Selected excerpt:
— begin —
Chapter 6 — PERMUTATIONS AND COMBINATIONS

Theory

This is a selection + arrangement problem.

Strategy:
• First select required letters
• Then arrange them

\[ \text{Total} = \text{Selection} \times \text{Arrangement} \]

Word: DAUGHTER
Vowels: A, U, E (3)
Consonants: D, G, H, T, R (5)

Solution Roadmap

Step 1: Choose 2 vowels from 3
Step 2: Choose 3 consonants from 5
Step 3: Arrange selected 5 letters
Step 4: Multiply

Solution

Choose 2 vowels from 3:

\[ ^3C_2 = 3 \]

Choose 3 consonants from 5:

\[ ^5C_3 = 10 \]

Total selections:

\[ 3 \times 10 = 30 \]

Arrange 5 selected letters:

\[ 5! = 120 \]

Total words:

\[ \begin{aligned} \text{Total} &= 30 \times 5! \ &= 30 \times 120 \ &= 3600 \end{aligned} \]

Final Answer

\(3600\)

Exam Significance

This is a very important hybrid problem.
— end —
Actions to take:
1. How would you render the sentence "This is a very important hybrid problem." from the DAUGHTER permutations solution in Spanish?
2. Which consonants does the DAUGHTER permutations solution list for the word?

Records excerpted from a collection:
— begin —
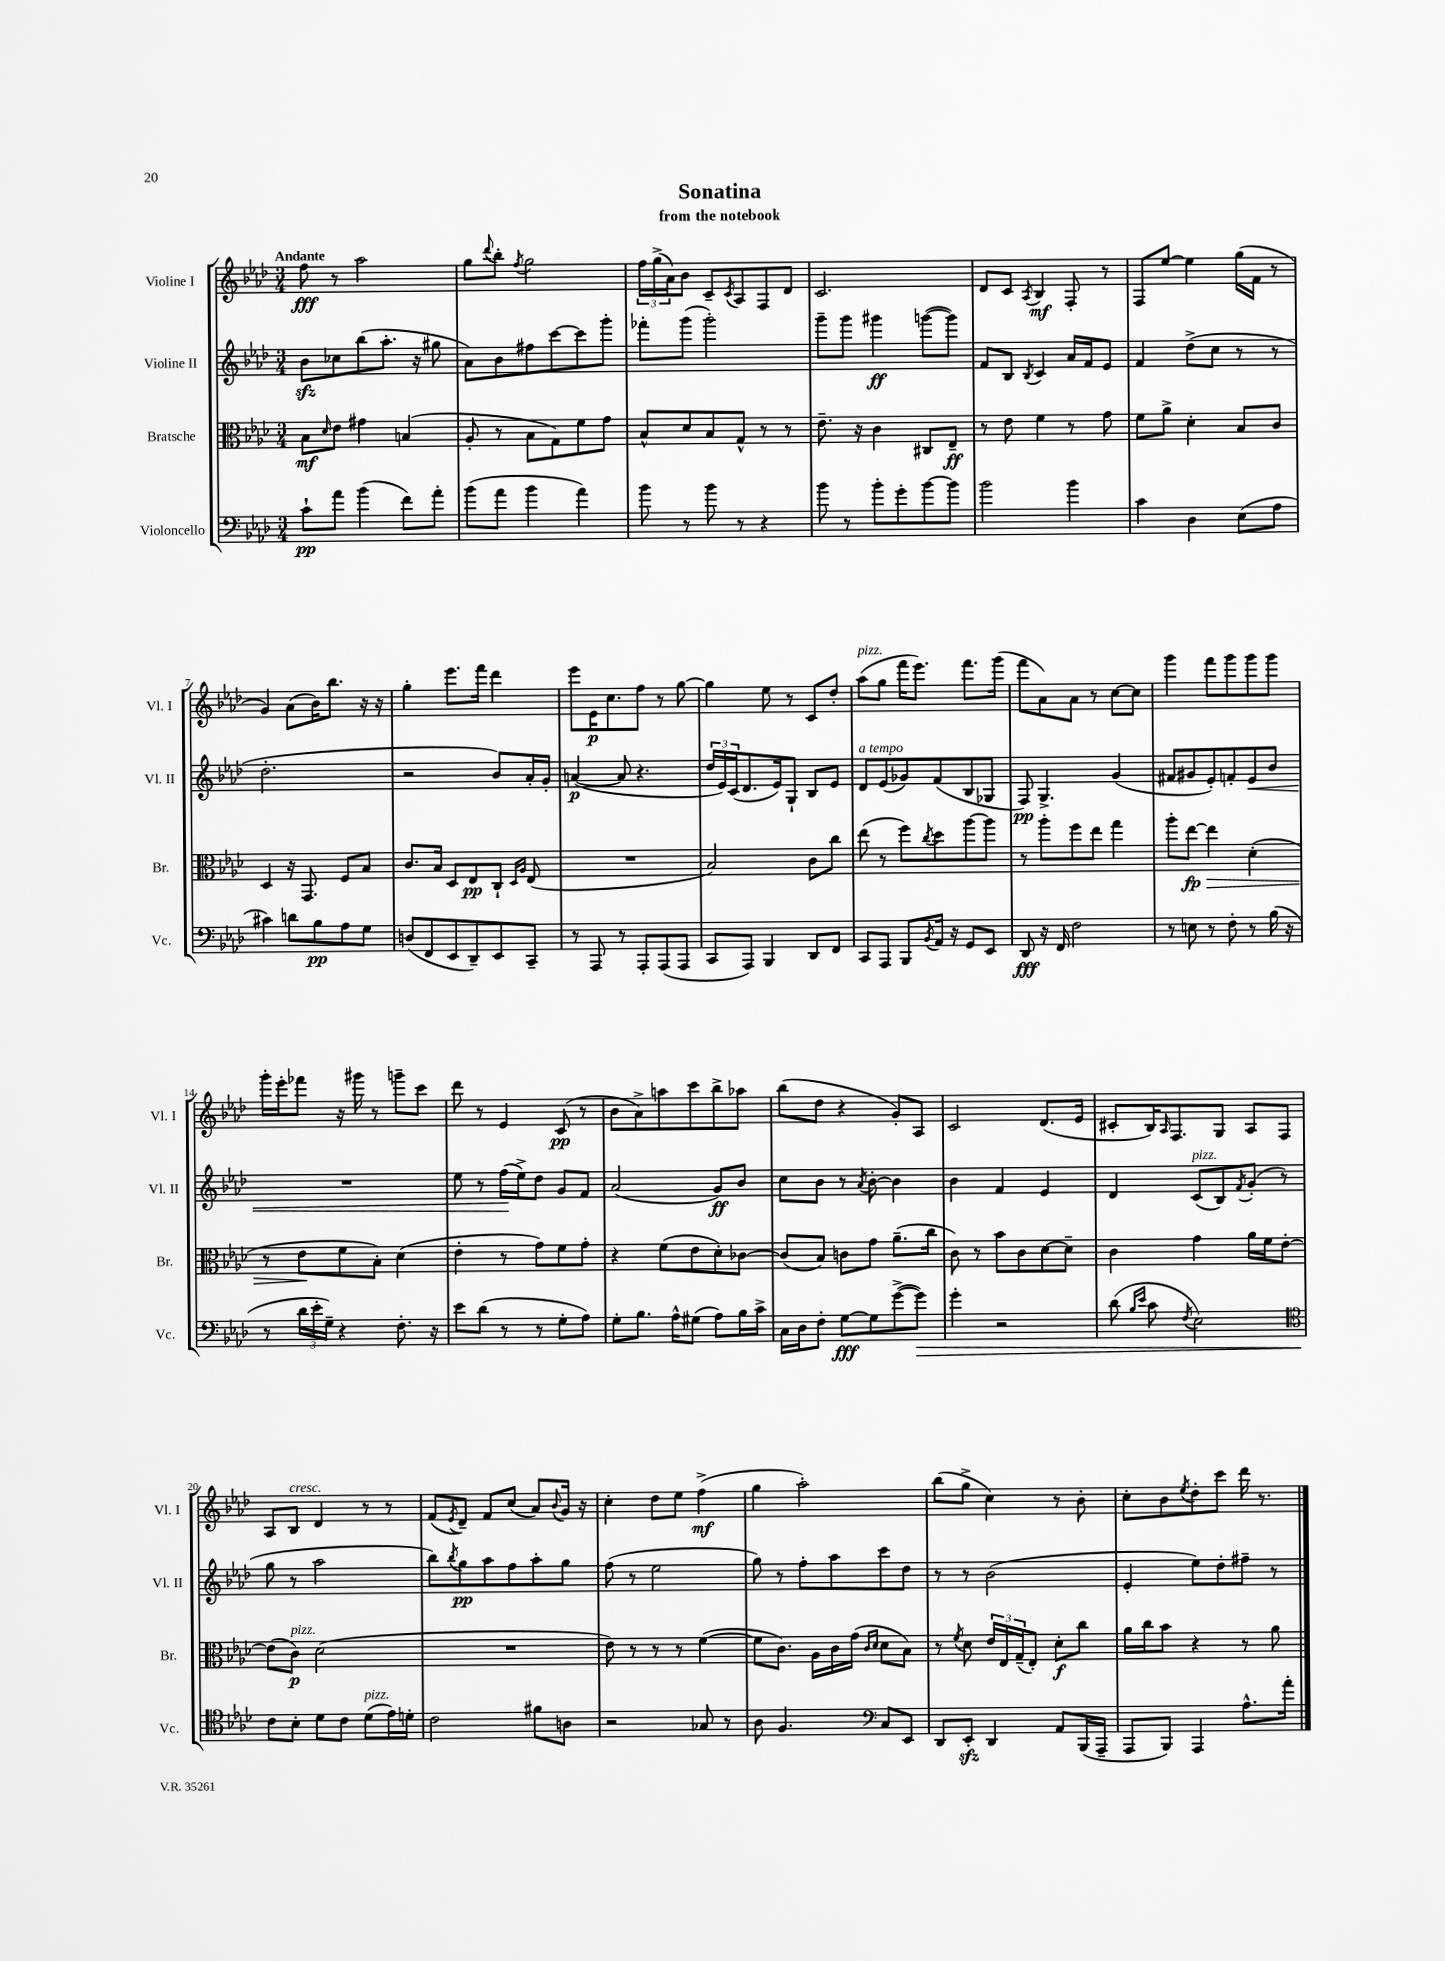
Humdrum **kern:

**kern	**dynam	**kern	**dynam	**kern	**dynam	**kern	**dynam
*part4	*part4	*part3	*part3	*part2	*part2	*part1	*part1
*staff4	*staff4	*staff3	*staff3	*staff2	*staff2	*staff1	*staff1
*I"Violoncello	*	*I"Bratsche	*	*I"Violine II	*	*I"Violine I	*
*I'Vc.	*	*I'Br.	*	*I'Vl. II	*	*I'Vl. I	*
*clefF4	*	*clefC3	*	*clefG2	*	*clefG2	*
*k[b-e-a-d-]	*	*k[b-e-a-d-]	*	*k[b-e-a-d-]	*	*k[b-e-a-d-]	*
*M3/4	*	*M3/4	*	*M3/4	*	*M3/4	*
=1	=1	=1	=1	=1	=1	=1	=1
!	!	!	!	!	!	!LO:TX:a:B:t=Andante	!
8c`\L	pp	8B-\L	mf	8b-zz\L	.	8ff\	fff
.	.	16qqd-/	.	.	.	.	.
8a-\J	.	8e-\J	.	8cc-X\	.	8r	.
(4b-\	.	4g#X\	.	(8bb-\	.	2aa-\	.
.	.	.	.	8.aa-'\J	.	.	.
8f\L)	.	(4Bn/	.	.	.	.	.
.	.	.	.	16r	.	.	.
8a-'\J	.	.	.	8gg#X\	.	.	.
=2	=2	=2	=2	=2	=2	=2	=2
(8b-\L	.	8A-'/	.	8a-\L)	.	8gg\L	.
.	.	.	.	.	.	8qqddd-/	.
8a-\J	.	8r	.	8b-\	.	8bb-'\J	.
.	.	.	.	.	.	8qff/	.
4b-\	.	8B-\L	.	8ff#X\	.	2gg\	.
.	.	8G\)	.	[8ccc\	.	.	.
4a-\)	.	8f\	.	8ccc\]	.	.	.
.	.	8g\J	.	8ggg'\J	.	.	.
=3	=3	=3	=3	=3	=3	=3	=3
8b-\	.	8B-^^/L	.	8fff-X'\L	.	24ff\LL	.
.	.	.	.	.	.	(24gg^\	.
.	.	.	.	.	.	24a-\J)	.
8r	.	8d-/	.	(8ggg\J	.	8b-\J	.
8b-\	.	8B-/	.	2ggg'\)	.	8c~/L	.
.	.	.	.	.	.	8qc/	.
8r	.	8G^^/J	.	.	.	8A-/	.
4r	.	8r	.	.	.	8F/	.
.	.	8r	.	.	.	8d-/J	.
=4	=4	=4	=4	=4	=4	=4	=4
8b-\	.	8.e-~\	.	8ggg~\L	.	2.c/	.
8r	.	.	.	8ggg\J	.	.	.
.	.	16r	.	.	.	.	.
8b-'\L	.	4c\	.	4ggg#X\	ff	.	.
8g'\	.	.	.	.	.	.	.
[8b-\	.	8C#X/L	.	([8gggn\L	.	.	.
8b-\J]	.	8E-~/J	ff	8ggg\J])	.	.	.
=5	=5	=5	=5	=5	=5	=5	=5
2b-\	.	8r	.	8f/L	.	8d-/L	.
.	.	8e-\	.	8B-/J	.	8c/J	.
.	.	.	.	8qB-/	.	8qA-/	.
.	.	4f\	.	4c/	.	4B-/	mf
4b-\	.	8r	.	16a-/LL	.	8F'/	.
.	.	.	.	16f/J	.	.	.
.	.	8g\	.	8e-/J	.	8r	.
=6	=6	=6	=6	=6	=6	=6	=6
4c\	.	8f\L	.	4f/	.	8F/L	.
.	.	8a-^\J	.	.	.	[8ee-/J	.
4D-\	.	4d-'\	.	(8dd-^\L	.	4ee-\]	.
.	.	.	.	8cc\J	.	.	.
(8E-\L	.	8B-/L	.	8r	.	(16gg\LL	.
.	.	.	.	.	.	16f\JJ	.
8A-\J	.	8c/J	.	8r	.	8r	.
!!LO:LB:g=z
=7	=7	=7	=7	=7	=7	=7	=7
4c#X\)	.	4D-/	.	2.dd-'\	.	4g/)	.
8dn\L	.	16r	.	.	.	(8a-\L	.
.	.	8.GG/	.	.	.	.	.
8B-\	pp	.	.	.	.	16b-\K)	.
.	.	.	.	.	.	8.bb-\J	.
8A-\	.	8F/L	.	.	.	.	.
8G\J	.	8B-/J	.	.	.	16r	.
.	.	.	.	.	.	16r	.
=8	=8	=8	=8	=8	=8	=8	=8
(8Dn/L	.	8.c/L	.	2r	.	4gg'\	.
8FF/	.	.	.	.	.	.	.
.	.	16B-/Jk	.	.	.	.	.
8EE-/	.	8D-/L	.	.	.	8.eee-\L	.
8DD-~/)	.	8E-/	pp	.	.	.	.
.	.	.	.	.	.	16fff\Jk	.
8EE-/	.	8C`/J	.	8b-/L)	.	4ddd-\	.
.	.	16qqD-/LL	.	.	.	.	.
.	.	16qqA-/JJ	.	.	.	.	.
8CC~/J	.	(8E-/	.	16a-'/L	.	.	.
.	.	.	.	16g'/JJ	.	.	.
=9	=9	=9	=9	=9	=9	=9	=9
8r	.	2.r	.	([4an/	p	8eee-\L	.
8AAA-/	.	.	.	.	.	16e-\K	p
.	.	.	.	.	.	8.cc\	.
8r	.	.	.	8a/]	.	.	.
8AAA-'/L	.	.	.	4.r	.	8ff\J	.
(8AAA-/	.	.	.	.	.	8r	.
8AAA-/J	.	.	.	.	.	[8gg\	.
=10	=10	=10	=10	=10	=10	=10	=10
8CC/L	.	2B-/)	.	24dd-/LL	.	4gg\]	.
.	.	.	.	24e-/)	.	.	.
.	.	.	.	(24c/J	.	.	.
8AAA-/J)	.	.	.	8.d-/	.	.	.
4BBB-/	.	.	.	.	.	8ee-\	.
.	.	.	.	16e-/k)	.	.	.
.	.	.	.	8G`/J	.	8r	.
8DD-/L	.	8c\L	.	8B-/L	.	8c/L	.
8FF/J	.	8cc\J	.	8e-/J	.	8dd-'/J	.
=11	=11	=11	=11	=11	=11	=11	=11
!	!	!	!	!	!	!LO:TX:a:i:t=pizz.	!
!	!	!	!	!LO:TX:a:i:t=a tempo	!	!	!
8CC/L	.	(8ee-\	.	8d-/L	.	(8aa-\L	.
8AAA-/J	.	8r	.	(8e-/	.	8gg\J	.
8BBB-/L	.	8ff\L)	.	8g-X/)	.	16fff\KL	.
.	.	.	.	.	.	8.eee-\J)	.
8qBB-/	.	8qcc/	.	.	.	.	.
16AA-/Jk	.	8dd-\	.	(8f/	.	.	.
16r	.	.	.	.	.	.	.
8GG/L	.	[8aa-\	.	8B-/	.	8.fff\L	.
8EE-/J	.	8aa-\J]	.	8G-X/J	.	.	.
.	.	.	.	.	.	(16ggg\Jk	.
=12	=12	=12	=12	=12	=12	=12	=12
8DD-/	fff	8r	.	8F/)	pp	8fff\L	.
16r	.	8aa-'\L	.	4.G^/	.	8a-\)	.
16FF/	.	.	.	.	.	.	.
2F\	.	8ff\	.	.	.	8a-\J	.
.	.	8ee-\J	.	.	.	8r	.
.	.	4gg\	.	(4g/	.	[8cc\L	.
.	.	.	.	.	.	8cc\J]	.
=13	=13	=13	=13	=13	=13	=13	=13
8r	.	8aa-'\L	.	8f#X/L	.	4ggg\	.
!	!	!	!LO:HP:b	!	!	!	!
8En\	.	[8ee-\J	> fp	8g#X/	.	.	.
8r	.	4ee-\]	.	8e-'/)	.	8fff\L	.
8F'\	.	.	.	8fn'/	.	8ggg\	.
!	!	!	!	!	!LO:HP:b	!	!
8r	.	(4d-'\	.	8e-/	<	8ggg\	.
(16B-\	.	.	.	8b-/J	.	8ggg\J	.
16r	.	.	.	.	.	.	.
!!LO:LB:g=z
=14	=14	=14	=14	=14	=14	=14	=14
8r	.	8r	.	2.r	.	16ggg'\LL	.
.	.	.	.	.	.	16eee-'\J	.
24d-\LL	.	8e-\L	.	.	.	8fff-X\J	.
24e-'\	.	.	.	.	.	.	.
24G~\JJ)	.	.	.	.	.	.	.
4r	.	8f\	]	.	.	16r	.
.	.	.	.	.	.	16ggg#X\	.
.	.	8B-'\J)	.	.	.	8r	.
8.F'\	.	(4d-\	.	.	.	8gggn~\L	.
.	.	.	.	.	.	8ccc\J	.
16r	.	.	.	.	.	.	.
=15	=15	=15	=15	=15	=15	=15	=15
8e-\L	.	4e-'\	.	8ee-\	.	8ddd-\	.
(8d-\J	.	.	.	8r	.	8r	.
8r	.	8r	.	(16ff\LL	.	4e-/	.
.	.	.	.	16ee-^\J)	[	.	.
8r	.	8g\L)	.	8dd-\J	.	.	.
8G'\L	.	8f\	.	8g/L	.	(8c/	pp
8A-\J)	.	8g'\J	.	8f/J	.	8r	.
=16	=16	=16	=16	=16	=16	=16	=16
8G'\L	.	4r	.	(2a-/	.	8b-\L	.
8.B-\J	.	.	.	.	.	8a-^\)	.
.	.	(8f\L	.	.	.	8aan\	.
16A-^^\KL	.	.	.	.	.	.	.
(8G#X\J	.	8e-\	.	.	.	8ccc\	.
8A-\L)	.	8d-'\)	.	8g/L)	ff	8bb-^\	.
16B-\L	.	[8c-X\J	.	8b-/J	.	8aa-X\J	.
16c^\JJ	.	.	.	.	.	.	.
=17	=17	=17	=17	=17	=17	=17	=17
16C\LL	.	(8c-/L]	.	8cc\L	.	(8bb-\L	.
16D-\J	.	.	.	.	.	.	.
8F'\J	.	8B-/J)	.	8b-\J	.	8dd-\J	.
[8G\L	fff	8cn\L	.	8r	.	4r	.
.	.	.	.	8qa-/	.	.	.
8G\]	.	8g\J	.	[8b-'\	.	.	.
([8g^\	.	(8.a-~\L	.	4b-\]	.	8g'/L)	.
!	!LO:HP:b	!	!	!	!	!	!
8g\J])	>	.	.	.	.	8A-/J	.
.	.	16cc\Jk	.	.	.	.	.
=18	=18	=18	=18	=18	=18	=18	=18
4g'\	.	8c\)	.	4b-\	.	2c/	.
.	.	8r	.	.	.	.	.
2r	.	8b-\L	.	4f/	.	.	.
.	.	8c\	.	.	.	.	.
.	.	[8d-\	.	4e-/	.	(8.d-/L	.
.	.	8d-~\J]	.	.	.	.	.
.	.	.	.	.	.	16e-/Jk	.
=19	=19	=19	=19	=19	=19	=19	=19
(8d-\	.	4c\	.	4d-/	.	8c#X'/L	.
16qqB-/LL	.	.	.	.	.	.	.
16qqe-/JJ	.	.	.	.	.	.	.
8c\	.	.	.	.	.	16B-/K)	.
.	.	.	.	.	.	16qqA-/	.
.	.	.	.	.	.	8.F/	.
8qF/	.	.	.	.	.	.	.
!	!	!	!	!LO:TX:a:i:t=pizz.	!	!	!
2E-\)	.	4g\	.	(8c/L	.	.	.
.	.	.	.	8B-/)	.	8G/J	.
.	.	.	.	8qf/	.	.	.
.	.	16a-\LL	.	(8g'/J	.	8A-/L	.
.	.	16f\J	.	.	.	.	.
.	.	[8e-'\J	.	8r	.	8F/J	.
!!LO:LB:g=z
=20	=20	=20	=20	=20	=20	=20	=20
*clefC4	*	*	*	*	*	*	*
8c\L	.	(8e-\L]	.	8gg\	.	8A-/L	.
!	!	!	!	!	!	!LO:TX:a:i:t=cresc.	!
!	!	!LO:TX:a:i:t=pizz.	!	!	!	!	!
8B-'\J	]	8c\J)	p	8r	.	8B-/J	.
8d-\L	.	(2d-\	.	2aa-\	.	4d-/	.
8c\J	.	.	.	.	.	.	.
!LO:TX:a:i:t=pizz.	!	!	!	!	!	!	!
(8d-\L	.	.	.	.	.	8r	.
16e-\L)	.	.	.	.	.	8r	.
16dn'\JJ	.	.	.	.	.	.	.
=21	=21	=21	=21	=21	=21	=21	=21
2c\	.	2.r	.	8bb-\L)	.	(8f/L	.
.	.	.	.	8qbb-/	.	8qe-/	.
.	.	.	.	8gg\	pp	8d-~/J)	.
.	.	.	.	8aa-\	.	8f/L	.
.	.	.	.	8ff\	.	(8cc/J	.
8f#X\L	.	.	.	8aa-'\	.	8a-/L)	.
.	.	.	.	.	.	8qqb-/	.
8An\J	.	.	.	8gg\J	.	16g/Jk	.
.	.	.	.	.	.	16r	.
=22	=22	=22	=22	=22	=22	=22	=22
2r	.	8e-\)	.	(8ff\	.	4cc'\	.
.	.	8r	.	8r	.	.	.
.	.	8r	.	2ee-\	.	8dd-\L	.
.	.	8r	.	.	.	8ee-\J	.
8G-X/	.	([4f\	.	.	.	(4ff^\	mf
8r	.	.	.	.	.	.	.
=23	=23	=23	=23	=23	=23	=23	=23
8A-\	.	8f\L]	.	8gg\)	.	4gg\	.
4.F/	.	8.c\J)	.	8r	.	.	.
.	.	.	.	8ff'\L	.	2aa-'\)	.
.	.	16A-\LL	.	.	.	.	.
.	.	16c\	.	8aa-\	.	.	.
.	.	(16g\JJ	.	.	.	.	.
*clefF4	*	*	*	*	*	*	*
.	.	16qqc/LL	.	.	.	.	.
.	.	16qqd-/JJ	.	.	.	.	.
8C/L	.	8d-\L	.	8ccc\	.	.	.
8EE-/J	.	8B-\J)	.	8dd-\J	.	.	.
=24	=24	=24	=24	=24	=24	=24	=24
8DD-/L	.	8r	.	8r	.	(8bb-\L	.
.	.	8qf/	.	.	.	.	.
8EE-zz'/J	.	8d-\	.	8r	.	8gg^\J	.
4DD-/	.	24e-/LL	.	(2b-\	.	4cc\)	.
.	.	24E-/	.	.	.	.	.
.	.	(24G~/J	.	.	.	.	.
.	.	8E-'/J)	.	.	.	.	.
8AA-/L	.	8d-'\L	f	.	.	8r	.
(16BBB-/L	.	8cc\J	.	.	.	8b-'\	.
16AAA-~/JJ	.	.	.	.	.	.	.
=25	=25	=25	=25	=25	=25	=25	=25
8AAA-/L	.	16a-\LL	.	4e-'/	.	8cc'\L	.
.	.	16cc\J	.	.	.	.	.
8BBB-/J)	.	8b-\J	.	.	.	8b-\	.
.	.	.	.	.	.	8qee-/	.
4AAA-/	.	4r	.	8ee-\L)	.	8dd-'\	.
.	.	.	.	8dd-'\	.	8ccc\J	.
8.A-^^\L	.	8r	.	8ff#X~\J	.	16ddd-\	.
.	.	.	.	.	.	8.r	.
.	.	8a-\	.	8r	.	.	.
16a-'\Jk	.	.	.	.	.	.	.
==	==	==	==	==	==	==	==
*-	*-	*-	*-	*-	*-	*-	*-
— end —
Final answers:
1. Este es un problema híbrido muy importante.

2. D, G, H, T, R